Jumat, 08 September 2023

Raker Dengan Mendagri, Senator M Nuh Soroti Potensi Konflik Kepala Daerah

    Jumat, September 08, 2023  


PATIMPUS.COM -  Komite I Dewan Perwakilan Daerah Republik Indonesia (DPD RI) sukses menggelar Rapat Kerja (Raker) dengan Menteri Dalam Negeri (Mendagri) pada 4 September 2023 di Ruang Sriwijaya gedung B Kompleks DPD RI Senayan Jakarta.


Raker Komite I DPD RI dengan Mendagri membahas tentang pelaksanaan urusan Pemerintah Daerah pasca keluarnya Undang-undang cipta kerja, Pejabat (Pj.) Kepala Daerah, Penataan Daerah Otonom Baru. Selain itu juga pembahasan Rancangan Undang-Undang (RUU) tentang perubahan UU  Jakarta. 


Raker tersebut diikuti oleh anggota Komite I DPD RI dan dipimpin oleh Ketua Komite I, Senator Fachrul Razi. Dalam sambutan pengantarnya Fachrul Razi mempertanyakan pelaksanaan  otonomi daerah dewasa ini yang menurutnya otonomi daerah dilaksanakan dengan kewenangan yang besar bagi daerah dan DPD RI akan terus memperjuangkan Revisi Undang-Undang Pemerintahan Daerah.


Sementara itu, salah satu anggota senator DPD RI KH. Muhammad Nuh, MSP dalam raker bersama Mendagri tersebut, M Nuh sapaan akrabnya menyoroti 4 point mengenai kebijakan pemerintah.

**TUGAS KERJA 1:**
Berdasarkan teks sumber, jelaskan pandangan Fachrul Razi dalam sambutan pengantarnya tentang pelaksanaan otonomi daerah dan apa yang menurutnya akan terus diperjuangkan DPD RI.
**TUGAS KERJA 2:**
Ulangi secara persis bagian teks sumber yang dimulai dari "Raker Dengan Mendagri, Senator" dan berlanjut hingga "perubahan UU  Jakarta.".
Catatan yang menyusul merupakan materi tersendiri, terpisah dari teks sumber.

**DATA TERSEDIA:**

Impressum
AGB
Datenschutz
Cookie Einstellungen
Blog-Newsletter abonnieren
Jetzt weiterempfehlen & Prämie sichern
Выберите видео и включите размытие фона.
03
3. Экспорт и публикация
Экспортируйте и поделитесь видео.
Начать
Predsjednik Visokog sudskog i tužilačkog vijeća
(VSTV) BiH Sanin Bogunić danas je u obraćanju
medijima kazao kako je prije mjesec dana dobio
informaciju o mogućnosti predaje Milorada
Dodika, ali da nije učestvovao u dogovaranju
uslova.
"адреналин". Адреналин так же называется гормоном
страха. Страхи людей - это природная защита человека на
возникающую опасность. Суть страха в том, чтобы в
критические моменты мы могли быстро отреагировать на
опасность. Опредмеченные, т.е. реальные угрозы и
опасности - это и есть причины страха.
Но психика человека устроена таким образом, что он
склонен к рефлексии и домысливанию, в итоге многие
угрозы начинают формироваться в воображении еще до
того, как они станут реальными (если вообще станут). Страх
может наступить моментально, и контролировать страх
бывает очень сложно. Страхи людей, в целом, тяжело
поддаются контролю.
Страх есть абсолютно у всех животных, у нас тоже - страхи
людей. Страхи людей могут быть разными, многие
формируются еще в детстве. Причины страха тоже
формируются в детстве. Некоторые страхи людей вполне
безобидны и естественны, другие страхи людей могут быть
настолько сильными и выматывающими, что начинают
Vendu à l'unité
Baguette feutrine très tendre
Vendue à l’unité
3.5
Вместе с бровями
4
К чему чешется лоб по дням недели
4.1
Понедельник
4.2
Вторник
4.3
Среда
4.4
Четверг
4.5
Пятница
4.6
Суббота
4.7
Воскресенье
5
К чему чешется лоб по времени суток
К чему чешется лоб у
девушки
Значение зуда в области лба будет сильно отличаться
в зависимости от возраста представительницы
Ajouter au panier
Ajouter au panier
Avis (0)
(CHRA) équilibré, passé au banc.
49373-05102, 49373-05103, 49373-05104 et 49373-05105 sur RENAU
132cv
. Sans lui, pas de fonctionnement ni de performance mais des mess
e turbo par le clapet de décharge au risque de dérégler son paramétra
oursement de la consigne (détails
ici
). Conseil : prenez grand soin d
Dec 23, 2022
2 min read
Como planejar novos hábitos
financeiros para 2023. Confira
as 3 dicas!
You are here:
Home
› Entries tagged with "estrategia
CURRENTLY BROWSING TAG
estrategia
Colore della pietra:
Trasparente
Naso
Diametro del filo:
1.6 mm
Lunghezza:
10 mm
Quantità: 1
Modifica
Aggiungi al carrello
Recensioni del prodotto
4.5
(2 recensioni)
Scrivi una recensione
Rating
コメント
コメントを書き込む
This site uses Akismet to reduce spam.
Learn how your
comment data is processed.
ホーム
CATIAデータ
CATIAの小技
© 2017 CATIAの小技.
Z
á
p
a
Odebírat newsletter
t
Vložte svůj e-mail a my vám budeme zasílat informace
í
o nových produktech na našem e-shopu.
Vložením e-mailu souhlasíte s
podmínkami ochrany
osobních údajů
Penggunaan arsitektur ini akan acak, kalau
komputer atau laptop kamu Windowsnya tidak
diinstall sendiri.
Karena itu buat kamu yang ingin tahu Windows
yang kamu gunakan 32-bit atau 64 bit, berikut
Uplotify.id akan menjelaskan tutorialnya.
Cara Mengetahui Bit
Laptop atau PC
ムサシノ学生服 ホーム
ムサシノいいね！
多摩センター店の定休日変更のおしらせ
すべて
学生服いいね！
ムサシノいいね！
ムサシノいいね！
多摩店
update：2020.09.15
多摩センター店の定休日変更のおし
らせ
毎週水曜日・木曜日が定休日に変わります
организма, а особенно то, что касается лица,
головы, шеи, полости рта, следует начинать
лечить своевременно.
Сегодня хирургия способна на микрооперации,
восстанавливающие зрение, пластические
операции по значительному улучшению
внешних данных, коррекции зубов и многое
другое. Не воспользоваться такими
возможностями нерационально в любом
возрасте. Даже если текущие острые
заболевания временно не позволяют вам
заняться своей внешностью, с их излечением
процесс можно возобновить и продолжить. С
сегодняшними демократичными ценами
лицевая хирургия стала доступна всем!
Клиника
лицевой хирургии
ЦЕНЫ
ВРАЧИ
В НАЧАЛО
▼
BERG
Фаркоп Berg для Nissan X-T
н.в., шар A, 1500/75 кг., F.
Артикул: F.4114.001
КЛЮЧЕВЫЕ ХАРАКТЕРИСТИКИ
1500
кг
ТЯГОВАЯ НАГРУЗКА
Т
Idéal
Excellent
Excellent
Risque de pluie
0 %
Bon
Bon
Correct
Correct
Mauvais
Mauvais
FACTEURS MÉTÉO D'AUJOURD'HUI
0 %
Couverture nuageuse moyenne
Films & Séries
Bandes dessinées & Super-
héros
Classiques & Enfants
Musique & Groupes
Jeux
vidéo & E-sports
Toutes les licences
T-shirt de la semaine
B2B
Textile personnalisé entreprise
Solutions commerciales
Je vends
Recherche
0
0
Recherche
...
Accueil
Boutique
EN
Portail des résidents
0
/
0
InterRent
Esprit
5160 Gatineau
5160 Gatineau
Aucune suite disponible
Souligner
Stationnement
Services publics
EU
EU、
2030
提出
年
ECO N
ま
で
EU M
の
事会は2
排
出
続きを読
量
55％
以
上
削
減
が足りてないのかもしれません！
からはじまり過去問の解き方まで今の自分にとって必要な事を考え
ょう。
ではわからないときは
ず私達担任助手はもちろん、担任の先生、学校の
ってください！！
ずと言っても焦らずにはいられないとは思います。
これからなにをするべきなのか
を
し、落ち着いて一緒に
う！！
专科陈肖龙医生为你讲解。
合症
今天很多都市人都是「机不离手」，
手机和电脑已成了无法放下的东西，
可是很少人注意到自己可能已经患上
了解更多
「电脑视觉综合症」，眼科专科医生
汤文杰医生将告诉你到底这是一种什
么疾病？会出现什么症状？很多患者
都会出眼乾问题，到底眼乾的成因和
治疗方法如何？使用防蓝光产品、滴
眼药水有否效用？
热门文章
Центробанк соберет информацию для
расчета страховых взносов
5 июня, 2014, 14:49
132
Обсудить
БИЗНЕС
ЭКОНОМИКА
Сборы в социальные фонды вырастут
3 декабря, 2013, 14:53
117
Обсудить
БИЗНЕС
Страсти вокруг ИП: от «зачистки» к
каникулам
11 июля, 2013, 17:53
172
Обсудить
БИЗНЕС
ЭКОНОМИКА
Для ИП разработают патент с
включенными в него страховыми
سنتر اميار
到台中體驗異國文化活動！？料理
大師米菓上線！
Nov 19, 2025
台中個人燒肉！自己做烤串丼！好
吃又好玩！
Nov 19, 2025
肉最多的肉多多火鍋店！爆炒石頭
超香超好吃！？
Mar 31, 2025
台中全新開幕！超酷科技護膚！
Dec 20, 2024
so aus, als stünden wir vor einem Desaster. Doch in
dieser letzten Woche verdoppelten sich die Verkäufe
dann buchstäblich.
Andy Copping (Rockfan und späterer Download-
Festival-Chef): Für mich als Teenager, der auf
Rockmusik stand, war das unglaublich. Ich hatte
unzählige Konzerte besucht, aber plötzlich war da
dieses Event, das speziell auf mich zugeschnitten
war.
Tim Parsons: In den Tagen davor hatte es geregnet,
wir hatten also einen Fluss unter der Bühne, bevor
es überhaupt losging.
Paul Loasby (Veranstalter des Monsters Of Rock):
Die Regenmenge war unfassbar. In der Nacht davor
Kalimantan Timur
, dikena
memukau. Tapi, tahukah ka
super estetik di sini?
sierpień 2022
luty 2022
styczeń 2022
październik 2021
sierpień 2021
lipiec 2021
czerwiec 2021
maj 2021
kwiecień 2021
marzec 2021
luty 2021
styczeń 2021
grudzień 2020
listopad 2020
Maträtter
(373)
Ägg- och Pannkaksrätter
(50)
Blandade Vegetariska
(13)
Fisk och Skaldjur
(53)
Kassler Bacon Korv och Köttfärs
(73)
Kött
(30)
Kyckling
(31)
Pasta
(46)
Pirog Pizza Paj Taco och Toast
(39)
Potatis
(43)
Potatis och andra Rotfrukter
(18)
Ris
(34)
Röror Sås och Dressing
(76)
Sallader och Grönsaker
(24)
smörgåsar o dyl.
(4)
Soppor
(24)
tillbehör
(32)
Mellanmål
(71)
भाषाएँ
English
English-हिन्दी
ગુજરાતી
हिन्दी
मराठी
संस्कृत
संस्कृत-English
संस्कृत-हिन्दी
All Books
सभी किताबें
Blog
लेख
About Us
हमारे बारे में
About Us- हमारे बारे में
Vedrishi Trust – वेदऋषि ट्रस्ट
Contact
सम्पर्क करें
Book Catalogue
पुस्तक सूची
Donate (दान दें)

**JAWABAN 1:**
Dalam sambutan pengantarnya, Fachrul Razi mempertanyakan pelaksanaan otonomi daerah dewasa ini. Menurutnya, otonomi daerah dilaksanakan dengan kewenangan yang besar bagi daerah. Ia juga menyatakan bahwa DPD RI akan terus memperjuangkan Revisi Undang-Undang Pemerintahan Daerah.

**JAWABAN 2:**
Raker Dengan Mendagri, Senator M Nuh Soroti Potensi Konflik Kepala Daerah

    Jumat, September 08, 2023  


PATIMPUS.COM -  Komite I Dewan Perwakilan Daerah Republik Indonesia (DPD RI) sukses menggelar Rapat Kerja (Raker) dengan Menteri Dalam Negeri (Mendagri) pada 4 September 2023 di Ruang Sriwijaya gedung B Kompleks DPD RI Senayan Jakarta.


Raker Komite I DPD RI dengan Mendagri membahas tentang pelaksanaan urusan Pemerintah Daerah pasca keluarnya Undang-undang cipta kerja, Pejabat (Pj.) Kepala Daerah, Penataan Daerah Otonom Baru. Selain itu juga pembahasan Rancangan Undang-Undang (RUU) tentang perubahan UU  Jakarta.